Pre-T Cell receptor signalling dynamics and its role in cellular lineage determination

Secondary Supervisor(s): Professor Stephen Royle

University of Registration: University of Warwick

BBSRC Research Themes: Understanding the Rules of Life (Immunology)

Project Outline

In complex biological systems, checkpoints ensure that critical components are functioning correctly. A great example of this is our immune system, which must integrate signals from multiple cell-types to protect us from invading pathogens. T‑cells are an essential part of our immune response and develop in the thymus organ (as thymocytes) along a well-defined pathway, which includes several essential developmental checkpoints (see figure).

These checkpoints not only ensure correct cell development but also normally prevent cells transforming into a highly proliferative state.
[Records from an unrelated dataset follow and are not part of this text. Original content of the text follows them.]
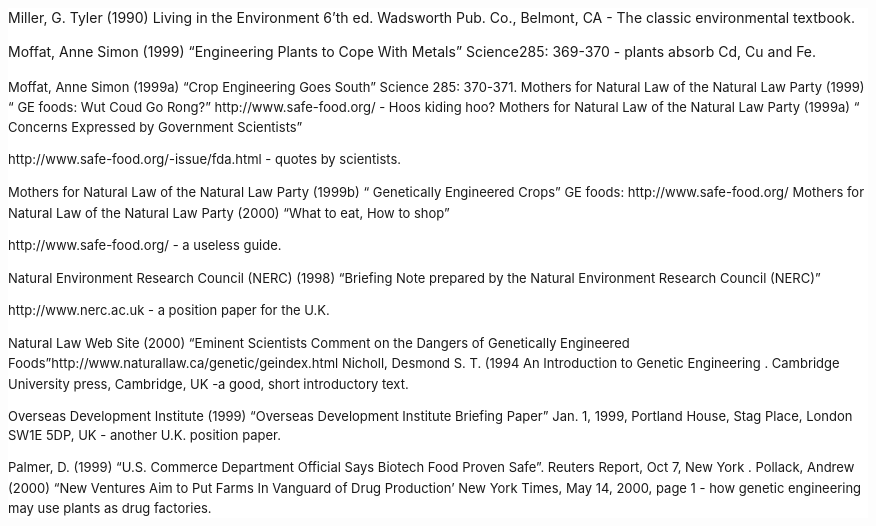   Miller, G. Tyler (1990) Living in the Environment 6’th ed. Wadsworth Pub. Co., Belmont, CA - The classic environmental textbook.
<p>
   Moffat, Anne Simon (1999) “Engineering Plants to Cope With Metals” Science285: 369-370 - plants absorb Cd, Cu and Fe.
  </p>
</font>
 <font size="-1">
  Moffat, Anne Simon (1999a) “Crop Engineering Goes South” Science  285: 370-371.
</font>
 <font size="-1">
  Mothers for Natural Law of the Natural Law Party (1999) “ GE foods: Wut   Coud Go Rong?” http://www.safe-food.org/ - Hoos kiding hoo?
</font>
 <font size="-1">
  Mothers for Natural Law of the Natural Law Party (1999a) “ Concerns Expressed by Government Scientists”
  <p>
   <span class="indent">
   </span>
   <span class="indent">
   </span>
   http://www.safe-food.org/-issue/fda.html - quotes by scientists.
  </p>
</font>
 <font size="-1">
  Mothers for Natural Law of the Natural Law Party (1999b) “ Genetically  Engineered Crops” GE foods:  http://www.safe-food.org/
</font>
 <font size="-1">
  Mothers for Natural Law of the Natural Law Party (2000) “What to eat, How to shop”
  <p>
   http://www.safe-food.org/ - a useless guide.
  </p>
</font>
 <font size="-1">
  Natural Environment Research Council (NERC) (1998) “Briefing Note prepared by the Natural Environment Research Council (NERC)”
  <p>
   http://www.nerc.ac.uk - a position paper for the U.K.
  </p>
</font>
 <font size="-1">
  Natural Law Web Site (2000) “Eminent Scientists Comment on the Dangers of Genetically Engineered Foods”http://www.naturallaw.ca/genetic/geindex.html
</font>
 <font size="-1">
  Nicholl, Desmond S. T. (1994 An Introduction to Genetic Engineering . Cambridge University press, Cambridge, UK -a good, short introductory text.
<p>
   Overseas Development Institute (1999) “Overseas Development Institute Briefing Paper”  Jan. 1, 1999, Portland House, Stag Place, London SW1E 5DP, UK - another U.K. position paper.
  </p>
</font>
 <font size="-1">
  Palmer, D. (1999) “U.S. Commerce Department Official Says Biotech Food Proven Safe”. Reuters Report, Oct 7, New York .
</font>
 <font size="-1">
  Pollack, Andrew (2000) “New Ventures Aim to Put Farms In Vanguard of Drug Production’ New York Times, May 14, 2000,  page 1 - how genetic engineering may use plants as drug factories.
</font>
 <font size="-1">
However in diseases such as acute lymphoblastic leukaemia (ALL), cancerous B‑ and T‑cells manage to subvert these checkpoint controls and proliferate inappropriately^1,2. Therefore, understanding how these decision points are constructed, and how they could be reinforced therapeutically is essential.

At one such checkpoint during the early double negative (DN) stages of T‑cell development, two lineages diverge; the αβ lineage which express the αβ T‑cell antigen receptor (αβ‑TCR), and the γδ lineage which express the γδ‑TCR³. These receptors differ in the immunoglobulin genes expressed and have non-overlapping roles in our immune system. Factors dictating αβ versus γδ lineage choice are not fully understood, although the ‘strength’ of TCR signalling at the divergence point has been suggested as an important factor³. DN T‑cells express either the pre-TCR, which is the precursor of the mature αβ‑TCR, or the full γδ‑TCR. It is proposed that strong pre-TCR or γδ‑TCR signalling promotes the γδ lineage, with weaker signalling biased to the αβ lineage, although signal ‘strength’ is rarely defined. This signalling also initiates in a ligand-independent manner.
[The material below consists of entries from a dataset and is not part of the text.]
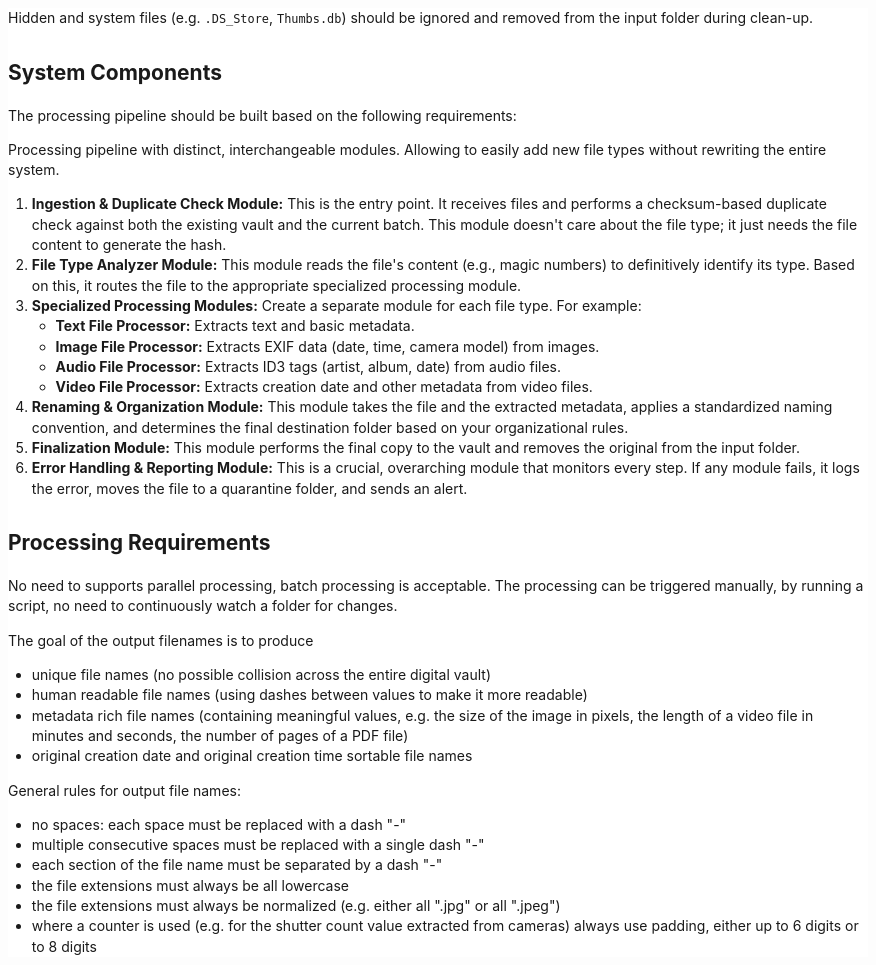 Hidden and system files (e.g. `.DS_Store`, `Thumbs.db`) should be ignored and removed from the input folder during clean-up.

## System Components

The processing pipeline should be built based on the following requirements:

Processing pipeline with distinct, interchangeable modules. Allowing to easily add new file types without rewriting the entire system.

1. **Ingestion & Duplicate Check Module:** This is the entry point. It receives files and performs a checksum-based duplicate check against both the existing vault and the current batch. This module doesn't care about the file type; it just needs the file content to generate the hash.
2. **File Type Analyzer Module:** This module reads the file's content (e.g., magic numbers) to definitively identify its type. Based on this, it routes the file to the appropriate specialized processing module.
3. **Specialized Processing Modules:** Create a separate module for each file type. For example:
    - **Text File Processor:** Extracts text and basic metadata.
    - **Image File Processor:** Extracts EXIF data (date, time, camera model) from images.
    - **Audio File Processor:** Extracts ID3 tags (artist, album, date) from audio files.
    - **Video File Processor:** Extracts creation date and other metadata from video files.
4. **Renaming & Organization Module:** This module takes the file and the extracted metadata, applies a standardized naming convention, and determines the final destination folder based on your organizational rules.
5. **Finalization Module:** This module performs the final copy to the vault and removes the original from the input folder.
6. **Error Handling & Reporting Module:** This is a crucial, overarching module that monitors every step. If any module fails, it logs the error, moves the file to a quarantine folder, and sends an alert.

## Processing Requirements

No need to supports parallel processing, batch processing is acceptable.
The processing can be triggered manually, by running a script, no need to continuously watch a folder for changes.

The goal of the output filenames is to produce

- unique file names (no possible collision across the entire digital vault)
- human readable file names (using dashes between values to make it more readable)
- metadata rich file names (containing meaningful values, e.g. the size of the image in pixels, the length of a video file in minutes and seconds, the number of pages of a PDF file)
- original creation date and original creation time sortable file names

General rules for output file names:

- no spaces: each space must be replaced with a dash "-"
- multiple consecutive spaces must be replaced with a single dash "-"
- each section of the file name must be separated by a dash "-"
- the file extensions must always be all lowercase
- the file extensions must always be normalized (e.g. either all ".jpg" or all ".jpeg")
- where a counter is used (e.g. for the shutter count value extracted from cameras) always use padding, either up to 6 digits or to 8 digits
Unlike αβ‑TCR or γδ‑TCR complexes, the pre‑TCR is known to be rapidly removed from the cell surface by endocytosis, and this internalisation is a process we have recently recapitulated in non-immune cells⁴. We hypothesise that pre-TCR signalling emanates from spatially distinct compartments within the cell (e.g. lysosomal compartments) compared to the γδ‑TCR and that this disparity instructs the choice of lineage fate. Testing this hypothesis would be the main focus of the PhD project.

You will create receptors that are targeted to alternate cellular locations to determine whether this directly alters signalling function. You will also make use of artificial engineered receptors that can provide an entirely orthogonal input to the signalling pathway, to directly test whether the role of intracellular signalling in conferring lineage commitment can be completely uncoupled from the structure of the receptor.
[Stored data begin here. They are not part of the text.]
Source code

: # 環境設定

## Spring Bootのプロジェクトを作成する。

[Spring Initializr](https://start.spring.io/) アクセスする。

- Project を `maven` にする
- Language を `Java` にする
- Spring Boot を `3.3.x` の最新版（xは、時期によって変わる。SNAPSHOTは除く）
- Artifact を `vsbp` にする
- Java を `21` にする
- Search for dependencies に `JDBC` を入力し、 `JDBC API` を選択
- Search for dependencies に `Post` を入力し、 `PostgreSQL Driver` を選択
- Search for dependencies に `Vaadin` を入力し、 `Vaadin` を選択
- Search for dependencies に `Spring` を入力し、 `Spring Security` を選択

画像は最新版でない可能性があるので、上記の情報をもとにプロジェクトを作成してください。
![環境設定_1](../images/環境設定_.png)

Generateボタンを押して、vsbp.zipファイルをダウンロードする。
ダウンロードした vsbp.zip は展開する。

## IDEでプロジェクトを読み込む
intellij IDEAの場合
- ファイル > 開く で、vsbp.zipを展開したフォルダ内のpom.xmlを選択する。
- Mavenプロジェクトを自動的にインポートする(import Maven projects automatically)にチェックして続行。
How these perturbations affect the localisation of downstream pre-TCR signalling will be observed using fluorescently-tagged intracellular signalling components combined with well-described biochemical assays for cell activation. You will also utilise in vitro derived thymocytes that can be differentiated into physiologically relevant αβ and γδ T‑cells using a bone marrow derived stromal cell line. Key advantages of this system over direct isolation of developing T cells include generation of large cell numbers from low amounts of stem cells and the easy manipulation of T cells throughout their development.

Analyses of pre-TCR signalling localisation have essentially not been performed before, either with TCR-expressing cell lines or in thymocytes and will test whether distinct spatial localisation leads to differential signalling, which would be an exciting and new biological mechanism. You will also start new studies to directly investigate human thymocytes and their signalling mechanisms, which have been barely studied at all, and is critical information to translate the fundamental research into clinically useful information.

References

1. Pölönen et al. Nature 632, (2024).
2. Chen et al. Nature 521, (2015).
3. Ciofani et al. Nat Rev Immunol 10, (2010).
4. Smid et al J Cell Biol 222 (2023).